-- Opening Marker --

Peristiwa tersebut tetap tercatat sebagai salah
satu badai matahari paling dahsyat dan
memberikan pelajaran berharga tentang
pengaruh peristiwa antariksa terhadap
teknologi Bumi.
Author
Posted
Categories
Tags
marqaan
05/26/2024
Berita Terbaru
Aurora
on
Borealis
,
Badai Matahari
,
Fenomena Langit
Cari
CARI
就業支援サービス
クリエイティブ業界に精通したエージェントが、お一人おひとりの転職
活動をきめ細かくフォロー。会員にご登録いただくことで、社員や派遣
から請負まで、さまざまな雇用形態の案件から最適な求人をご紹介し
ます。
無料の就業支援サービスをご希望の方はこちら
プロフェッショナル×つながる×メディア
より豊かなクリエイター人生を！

-- Closing Marker --
-- Opening Marker --

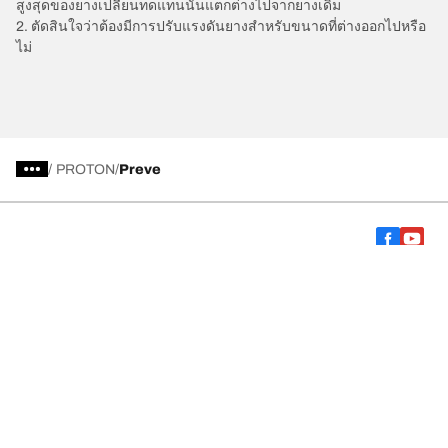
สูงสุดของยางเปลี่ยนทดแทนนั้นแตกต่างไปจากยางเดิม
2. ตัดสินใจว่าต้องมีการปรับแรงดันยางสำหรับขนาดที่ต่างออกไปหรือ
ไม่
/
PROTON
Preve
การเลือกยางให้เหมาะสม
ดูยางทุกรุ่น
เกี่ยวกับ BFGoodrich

-- Closing Marker --

Problem: What are the lines, exactly as written above, from the line with "無料の就業支援サービスをご希望の方はこちら" to the line with "より豊かなクリエイター人生を！", both included? Output only those.

Exercise response:
無料の就業支援サービスをご希望の方はこちら
プロフェッショナル×つながる×メディア
より豊かなクリエイター人生を！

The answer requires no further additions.